You look for your purse. But there is nothing. You check your pockets in case you brought only your wallet or stuck your driver’s license and a credit card in a pocket. Nothing. The man watches as you go through your contortions.
Probably you shouldn’t have been sleeping here, he says. Probably someone got here before me, someone not so nice.
He pulls a pack of cigarettes out of the breast pocket of his coat and offers you one. When you refuse, he lights one himself and settles back on the bench.
When I saw you there, I thought, Now what’s a nice lady like that doing in Lincoln Park in the middle of the night? he says. It was a real strange sight. But where are your shoes?
You look down. Your feet are bare and dirty. There is some dried blood on the side of your ankle. You reach down and pluck out a piece of glass. The hem of your pants is muddied.
Someone’s been paddling, says the man. I can’t say I blame you. It’s certainly the night for it.
You notice that it’s no longer quite as quiet.
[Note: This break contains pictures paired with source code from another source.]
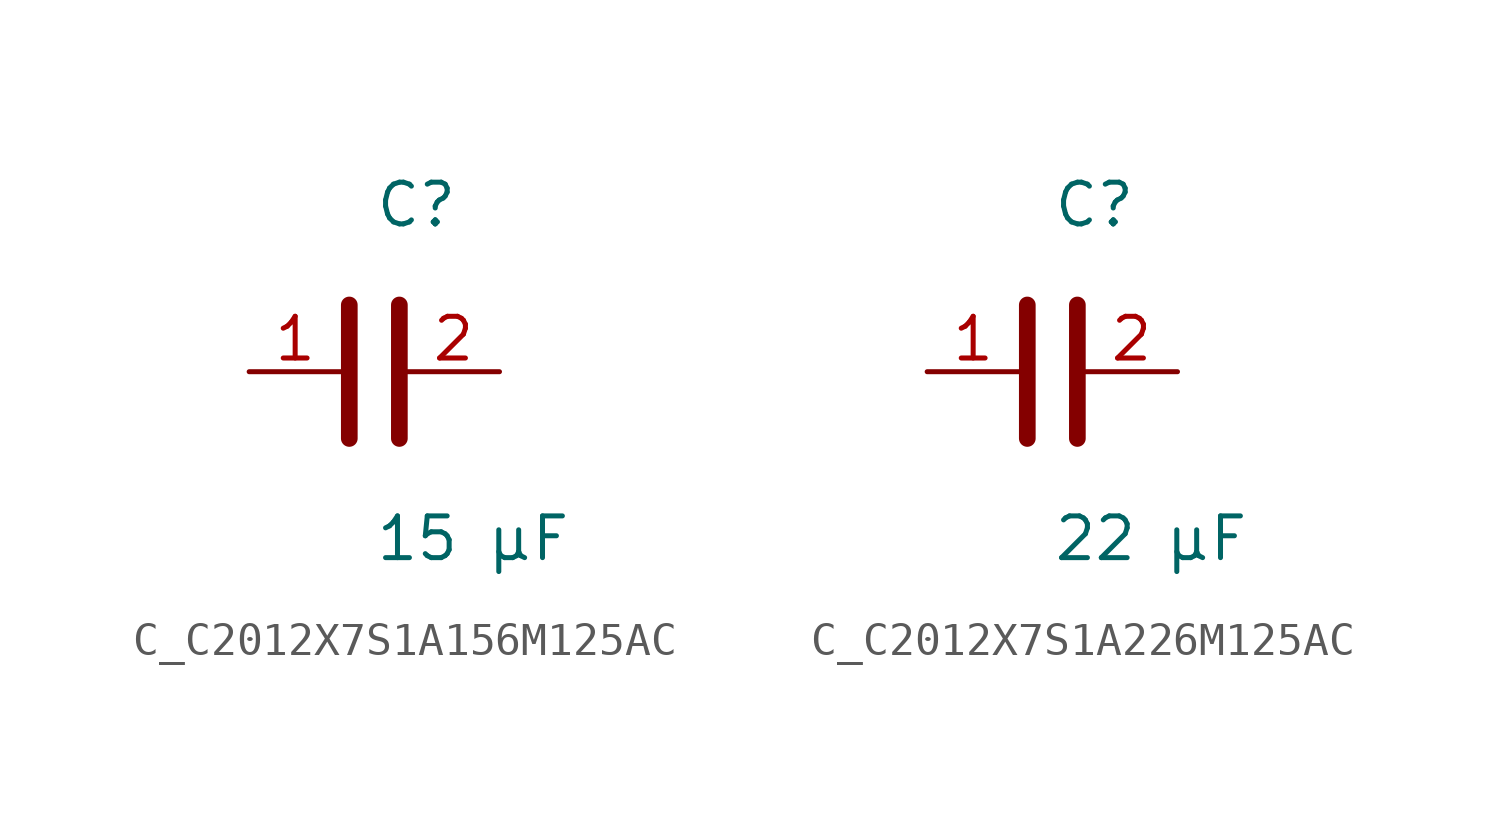
<source format=kicad_sym>
(kicad_symbol_lib
  (version 20231120)
  (generator kicad_symbol_editor)
  (generator_version 8.0)
  (symbol "C_C2012X7S1A156M125AC"
    (pin_names
      (offset 0.254))
    (property "Reference" "C"
      (at 0.0 5.08 0)
      (effects (font (size 1.27 1.27)) (justify left)))
    (property "Value" "15 µF"
      (at 0.0 -5.08 0)
      (effects (font (size 1.27 1.27)) (justify left)))
    (symbol "C_C2012X7S1A156M125AC_0_1"
      (polyline (pts (xy -0.762 -2.032) (xy -0.762 2.032)) (stroke (width 0.508) (type default)) (fill (type none)))
      (polyline (pts (xy 0.762 -2.032) (xy 0.762 2.032)) (stroke (width 0.508) (type default)) (fill (type none))))
    (pin unspecified line
      (at -3.81 0 0)
      (length 2.8)
      (name "" (effects (font (size 1.27 1.27))))
      (number "1" (effects (font (size 1.27 1.27)))))
    (pin unspecified line
      (at 3.81 0 180)
      (length 2.8)
      (name "" (effects (font (size 1.27 1.27))))
      (number "2" (effects (font (size 1.27 1.27))))))
  (symbol "C_C2012X7S1A226M125AC"
    (pin_names
      (offset 0.254))
    (property "Reference" "C"
      (at 0.0 5.08 0)
      (effects (font (size 1.27 1.27)) (justify left)))
    (property "Value" "22 µF"
      (at 0.0 -5.08 0)
      (effects (font (size 1.27 1.27)) (justify left)))
    (symbol "C_C2012X7S1A226M125AC_0_1"
      (polyline (pts (xy -0.762 -2.032) (xy -0.762 2.032)) (stroke (width 0.508) (type default)) (fill (type none)))
      (polyline (pts (xy 0.762 -2.032) (xy 0.762 2.032)) (stroke (width 0.508) (type default)) (fill (type none))))
    (pin unspecified line
      (at -3.81 0 0)
      (length 2.8)
      (name "" (effects (font (size 1.27 1.27))))
      (number "1" (effects (font (size 1.27 1.27)))))
    (pin unspecified line
      (at 3.81 0 180)
      (length 2.8)
      (name "" (effects (font (size 1.27 1.27))))
      (number "2" (effects (font (size 1.27 1.27)))))))
</source>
Although the crickets have subsided, and the hum of traffic from afar has dwindled, there are other noises. You notice that the two of you aren’t alone. The field surrounding you is dotted with dark shapes, people rolling up carts, unfurling blankets. A man and woman struggle with a mass of material that turns into a small tent. An encampment is forming.
The man continues to talk as he smokes.
You’re new. You must prefer the shelters. A lot of the women do. You can stay cleaner there. But I don’t care too much for the rules. In bed by nine PM. No liquor. No smoking. No getting up before six AM.
You must be a night person, you say. I always was, too. I’m a wanderer.
Wanderer. Wandering. Wanderlust. You like the sound of the words as you speak them.